Schließen

Rohstoff Seltene Erden Alternativen gegen den Engpass

Mine, Abbau, Bergwerk Foto: Fotolia

Zum Bau von Hybrid- und E-Autos benötigt die Industrie Rohstoffe aus Seltenen Erden. Die werden immer knapper, was letztendlich auf den Preis der Autos durchschlägt.

Selten und knapp wird gerne mal verwechselt. Wer Omas schrecklichen Nippes erbt, besitzt vielleicht etwas Seltenes. Knapp wird es nur, wenn weltweit plötzlich die Nachfrage nach Nippes explodiert. Denn Nippes ist kein nachwachsender Stoff und goldumrandete Untertassen gab es schon immer nur bei Oma. Ähnlich verhält es sich mit Seltenen Erden, Elementen, die als Rohstoffe für neue Technologien dienen. Selten waren sie schon immer. Aus Sicht der Automobilindustrie aber nicht knapp. Weil niemand sie vermisst hat. Das hat sich geändert.

"Seltene Erden brauchen wir heute, um mit energiesparender Beleuchtung, mit Katalysatoren oder mit Elektroautos in eine grüne Zukunft zu starten", sagt Dr. Doris Schüler vom Öko-Institut in Darmstadt. Das Institut ist Forschungspartner für Autohersteller wie VW, Daimler und Toyota. Konkret geht es beim Autobau nur um bestimmte Seltene Erden: Dysprosium (für Magnete mit hoher Temperaturbeständigkeit in Elektroautos), Lanthan (Wasserstoffspeicher in Nickel-Metallhydrid-Batterien) und Yttrium (Keramikzusatz in Lambdasonden oder in Zündkerzen). "Wir sehen für eine Reihe der Metalle einen stark steigenden Bedarf bis zum Jahr 2030. Einer der Gründe ist die Elektromobilität, wenn deren Marktdurchdringung so verläuft wie vorgesehen", sagt Schüler.

China hat für einige Rohstoffe fast schon ein Monopol

Am markantesten zeigt sich der Anstieg bei Dysprosium. Dieses Element hat es in sich. In Verbindung mit Neodym, einem weiteren Vertreter der Seltenen Erden, ist es noch unverzichtbar für Elektroantriebe und ihre Permanentmagnete. Grundsätzlich sorgt im E-Motor das ständige An- und Abstoßen von Magneten für Bewegung. Das hochmagnetische Neodym erhöht dabei die Energiedichte eines Standardeisenmagneten und steigert dessen Leistung nach Berechnungen des Fraunhofer Instituts für System- und Innovationsforschung auf das 76-Fache.

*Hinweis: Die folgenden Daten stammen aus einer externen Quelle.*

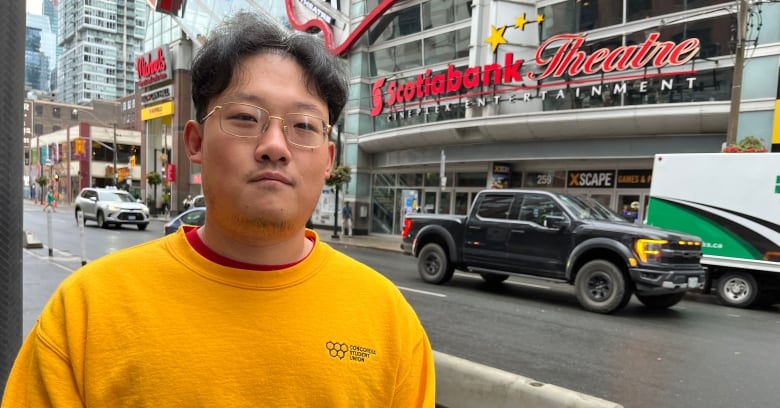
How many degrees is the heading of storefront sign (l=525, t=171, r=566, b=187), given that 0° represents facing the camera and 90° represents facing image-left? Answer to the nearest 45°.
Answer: approximately 0°

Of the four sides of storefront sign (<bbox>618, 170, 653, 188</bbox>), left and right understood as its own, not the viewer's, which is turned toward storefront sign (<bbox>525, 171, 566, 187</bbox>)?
right

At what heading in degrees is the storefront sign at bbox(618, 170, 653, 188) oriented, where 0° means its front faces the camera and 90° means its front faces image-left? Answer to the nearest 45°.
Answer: approximately 0°

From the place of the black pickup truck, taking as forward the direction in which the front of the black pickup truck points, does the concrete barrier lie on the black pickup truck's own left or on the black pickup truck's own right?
on the black pickup truck's own right

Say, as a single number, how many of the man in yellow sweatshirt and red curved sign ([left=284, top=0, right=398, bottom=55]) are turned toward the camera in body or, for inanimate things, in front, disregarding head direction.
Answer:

Entsprechend hoch sind Wärmeentwicklung und Verschleiß. Erst wenn auch noch Dysprosium beigemischt wird, erhöht sich die Hitzebeständigkeit auf über 80 Grad. Daher ist der Stoff so wichtig.

Das silbrig-weiße Seltenmetall kommt allerdings fast ausschließlich in China vor, einem Land, das in Bezug auf seine Rohstofflieferung nicht gerade für Liberalität bekannt ist. Schwacher Trost: Es ist ohnehin egal, ob China den Stoff verhökert oder die Heilsarmee. Dysprosium, so Schüler, wird angesichts dramatisch steigender Nachfrage sowieso knapp. Forscher suchen daher nach Alternativen. Siemens beispielsweise hat zusammen mit der Rheinisch-Westfälischen Technischen Hochschule Aachen (RWTH) einen aussichtsreichen Kandidaten ausgemacht: Eine Verbindung aus Kobalt und Eisen.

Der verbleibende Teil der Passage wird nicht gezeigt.